Provided passage —
*** Begin section ***

Attacker targets woman in NYC
NEW YORK — A vicious attack on an Asian American woman as she walked to church near New York City’s Times Square is drawing widespread condemnation and raising alarms about the failure of bystanders to intervene amid a rash of anti-asian violence across the U.S.
A lone assailant was seen on surveillance video late Monday morning, kicking the 65-year-old woman in the stomach, knocking her to the ground and stomping on her face, all as police say he shouted anti-asian slurs and told her, “You don’t belong here.”
The attack happened outside an apartment building two blocks from Times Square, a bustling, heavily policed section of midtown Manhattan known as the “Crossroads of the World.”
Two workers inside the building who appeared to be security guards were seen on the video witnessing the attack but failing to come to the woman’s aid. Their union said they called for help immediately. The attacker was able to casually walk away while onlookers watched, the video showed.
New York City Mayor Bill de Blasio called the video of the attack “absolutely disgusting and outrageous” and said it was “absolutely unacceptable” that witnesses did not intervene.
“I don’t care who you are, I don’t care what you do, you’ve got to help your fellow New Yorker,” de Blasio said Tuesday at his daily news briefing.

*** End section ***

Data —
*** Begin section ***

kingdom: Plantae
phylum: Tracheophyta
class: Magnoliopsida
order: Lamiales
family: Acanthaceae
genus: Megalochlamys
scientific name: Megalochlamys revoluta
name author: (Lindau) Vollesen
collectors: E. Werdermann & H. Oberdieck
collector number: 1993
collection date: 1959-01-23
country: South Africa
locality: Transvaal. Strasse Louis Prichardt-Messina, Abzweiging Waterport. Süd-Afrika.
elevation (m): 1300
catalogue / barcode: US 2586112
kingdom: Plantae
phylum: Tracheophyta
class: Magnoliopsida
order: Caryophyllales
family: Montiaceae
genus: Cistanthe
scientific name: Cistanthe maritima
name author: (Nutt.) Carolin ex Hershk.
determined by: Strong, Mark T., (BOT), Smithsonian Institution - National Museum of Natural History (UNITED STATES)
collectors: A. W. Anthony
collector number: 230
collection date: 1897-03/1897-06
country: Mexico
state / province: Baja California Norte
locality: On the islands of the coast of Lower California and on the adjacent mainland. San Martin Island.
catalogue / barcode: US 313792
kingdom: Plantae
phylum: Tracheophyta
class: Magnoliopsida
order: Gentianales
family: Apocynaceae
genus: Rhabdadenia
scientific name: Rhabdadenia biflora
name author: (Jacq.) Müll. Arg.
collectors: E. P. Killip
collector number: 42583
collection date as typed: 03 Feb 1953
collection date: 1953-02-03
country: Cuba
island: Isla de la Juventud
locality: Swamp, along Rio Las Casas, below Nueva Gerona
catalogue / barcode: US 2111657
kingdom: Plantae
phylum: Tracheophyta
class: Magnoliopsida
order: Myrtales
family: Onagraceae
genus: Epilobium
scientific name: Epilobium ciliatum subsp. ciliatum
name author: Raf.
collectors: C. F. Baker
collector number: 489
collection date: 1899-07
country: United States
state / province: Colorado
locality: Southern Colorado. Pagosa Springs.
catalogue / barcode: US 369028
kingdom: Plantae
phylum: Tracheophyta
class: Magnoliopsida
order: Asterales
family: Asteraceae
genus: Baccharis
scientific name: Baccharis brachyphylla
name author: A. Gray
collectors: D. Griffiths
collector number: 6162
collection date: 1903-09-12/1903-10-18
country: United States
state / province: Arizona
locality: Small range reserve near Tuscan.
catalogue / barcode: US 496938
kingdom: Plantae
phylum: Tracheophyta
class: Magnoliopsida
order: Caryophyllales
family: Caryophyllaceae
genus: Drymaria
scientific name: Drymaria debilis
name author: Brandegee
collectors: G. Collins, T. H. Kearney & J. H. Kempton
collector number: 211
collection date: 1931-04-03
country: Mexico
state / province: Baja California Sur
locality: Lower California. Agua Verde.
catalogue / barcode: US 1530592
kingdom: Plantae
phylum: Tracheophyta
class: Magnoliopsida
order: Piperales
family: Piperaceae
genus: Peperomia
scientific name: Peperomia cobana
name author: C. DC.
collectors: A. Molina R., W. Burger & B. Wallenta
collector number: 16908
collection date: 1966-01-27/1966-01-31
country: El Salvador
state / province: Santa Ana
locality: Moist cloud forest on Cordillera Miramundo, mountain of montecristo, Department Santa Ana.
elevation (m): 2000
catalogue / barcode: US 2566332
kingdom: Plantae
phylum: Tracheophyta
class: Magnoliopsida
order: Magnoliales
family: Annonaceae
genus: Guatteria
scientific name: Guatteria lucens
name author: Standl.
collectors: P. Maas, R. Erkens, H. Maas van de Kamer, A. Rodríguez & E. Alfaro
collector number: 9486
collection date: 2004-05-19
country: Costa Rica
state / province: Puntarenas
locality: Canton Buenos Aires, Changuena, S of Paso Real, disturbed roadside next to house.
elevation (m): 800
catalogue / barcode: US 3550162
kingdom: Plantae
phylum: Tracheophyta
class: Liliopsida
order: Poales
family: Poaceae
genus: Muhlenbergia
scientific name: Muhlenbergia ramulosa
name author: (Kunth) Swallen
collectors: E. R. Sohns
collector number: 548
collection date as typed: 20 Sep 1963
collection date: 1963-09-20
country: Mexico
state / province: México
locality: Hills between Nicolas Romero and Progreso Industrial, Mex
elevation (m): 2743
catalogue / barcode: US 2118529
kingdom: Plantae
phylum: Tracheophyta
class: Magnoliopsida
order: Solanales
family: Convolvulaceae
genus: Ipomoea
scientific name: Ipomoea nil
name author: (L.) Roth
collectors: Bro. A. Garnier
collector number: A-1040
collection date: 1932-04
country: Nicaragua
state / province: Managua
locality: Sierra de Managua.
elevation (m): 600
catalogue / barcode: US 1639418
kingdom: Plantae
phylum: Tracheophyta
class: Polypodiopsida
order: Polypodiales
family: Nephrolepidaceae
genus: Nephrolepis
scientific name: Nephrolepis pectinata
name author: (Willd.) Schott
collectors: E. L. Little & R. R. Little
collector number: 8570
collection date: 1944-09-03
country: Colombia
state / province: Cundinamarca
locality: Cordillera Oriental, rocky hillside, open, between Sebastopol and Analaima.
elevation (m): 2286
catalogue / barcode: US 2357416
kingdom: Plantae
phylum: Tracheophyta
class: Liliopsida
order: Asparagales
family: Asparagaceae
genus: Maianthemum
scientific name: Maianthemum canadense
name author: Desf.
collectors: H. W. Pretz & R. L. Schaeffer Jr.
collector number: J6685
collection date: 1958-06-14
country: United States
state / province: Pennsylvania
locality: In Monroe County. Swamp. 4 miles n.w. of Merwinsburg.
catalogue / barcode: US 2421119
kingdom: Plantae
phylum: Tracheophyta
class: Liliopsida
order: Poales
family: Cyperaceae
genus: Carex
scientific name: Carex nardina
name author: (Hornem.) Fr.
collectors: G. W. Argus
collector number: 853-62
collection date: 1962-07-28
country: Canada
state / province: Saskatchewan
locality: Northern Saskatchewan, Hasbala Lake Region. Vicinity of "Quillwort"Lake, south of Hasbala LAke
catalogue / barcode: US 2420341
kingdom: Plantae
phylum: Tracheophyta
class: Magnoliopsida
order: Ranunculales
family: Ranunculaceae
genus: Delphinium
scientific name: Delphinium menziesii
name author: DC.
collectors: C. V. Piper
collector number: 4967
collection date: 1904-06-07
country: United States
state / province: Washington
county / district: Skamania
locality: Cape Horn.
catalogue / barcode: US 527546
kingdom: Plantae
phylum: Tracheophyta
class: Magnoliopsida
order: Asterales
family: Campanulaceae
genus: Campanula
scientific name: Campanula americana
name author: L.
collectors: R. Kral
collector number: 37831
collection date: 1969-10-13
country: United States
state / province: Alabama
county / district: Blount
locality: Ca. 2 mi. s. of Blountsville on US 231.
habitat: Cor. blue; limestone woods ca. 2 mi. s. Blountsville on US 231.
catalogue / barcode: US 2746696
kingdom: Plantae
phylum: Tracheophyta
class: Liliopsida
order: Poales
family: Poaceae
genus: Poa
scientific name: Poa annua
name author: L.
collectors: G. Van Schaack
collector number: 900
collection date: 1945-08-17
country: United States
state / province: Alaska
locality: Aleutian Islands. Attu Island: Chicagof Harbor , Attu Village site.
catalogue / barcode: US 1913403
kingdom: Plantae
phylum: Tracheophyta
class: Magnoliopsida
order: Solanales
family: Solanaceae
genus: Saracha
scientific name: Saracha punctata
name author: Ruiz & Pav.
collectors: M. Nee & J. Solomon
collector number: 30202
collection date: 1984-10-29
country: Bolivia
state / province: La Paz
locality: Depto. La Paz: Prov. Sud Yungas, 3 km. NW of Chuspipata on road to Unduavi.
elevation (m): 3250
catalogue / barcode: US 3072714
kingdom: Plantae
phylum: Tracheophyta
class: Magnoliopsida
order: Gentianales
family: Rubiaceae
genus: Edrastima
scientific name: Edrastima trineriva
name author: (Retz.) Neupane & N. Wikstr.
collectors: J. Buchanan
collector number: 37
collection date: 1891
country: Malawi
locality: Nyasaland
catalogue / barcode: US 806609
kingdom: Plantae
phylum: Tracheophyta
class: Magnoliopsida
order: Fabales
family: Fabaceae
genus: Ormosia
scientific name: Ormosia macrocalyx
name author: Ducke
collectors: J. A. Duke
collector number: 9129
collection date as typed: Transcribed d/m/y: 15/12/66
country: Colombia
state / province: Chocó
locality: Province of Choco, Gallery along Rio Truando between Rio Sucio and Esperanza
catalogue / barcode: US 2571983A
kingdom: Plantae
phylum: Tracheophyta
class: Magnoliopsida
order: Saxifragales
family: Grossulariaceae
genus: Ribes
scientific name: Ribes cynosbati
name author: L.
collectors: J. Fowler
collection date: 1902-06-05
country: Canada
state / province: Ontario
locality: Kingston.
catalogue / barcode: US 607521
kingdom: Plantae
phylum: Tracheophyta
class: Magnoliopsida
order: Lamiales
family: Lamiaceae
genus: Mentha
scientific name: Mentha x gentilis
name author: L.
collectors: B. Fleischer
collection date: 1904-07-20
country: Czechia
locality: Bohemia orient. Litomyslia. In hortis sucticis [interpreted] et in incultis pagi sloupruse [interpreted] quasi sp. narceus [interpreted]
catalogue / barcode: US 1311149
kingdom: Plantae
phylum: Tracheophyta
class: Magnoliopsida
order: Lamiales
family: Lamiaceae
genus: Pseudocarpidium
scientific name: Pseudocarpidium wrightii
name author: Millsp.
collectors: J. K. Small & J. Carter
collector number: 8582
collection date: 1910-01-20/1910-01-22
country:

*** End section ***

Description of the task — Write out the news report on the attack near Times Square word for word, starting at the words "New York City Mayor" and stopping after "daily news briefing.".

Solution to this exercise —
New York City Mayor Bill de Blasio called the video of the attack “absolutely disgusting and outrageous” and said it was “absolutely unacceptable” that witnesses did not intervene.
“I don’t care who you are, I don’t care what you do, you’ve got to help your fellow New Yorker,” de Blasio said Tuesday at his daily news briefing.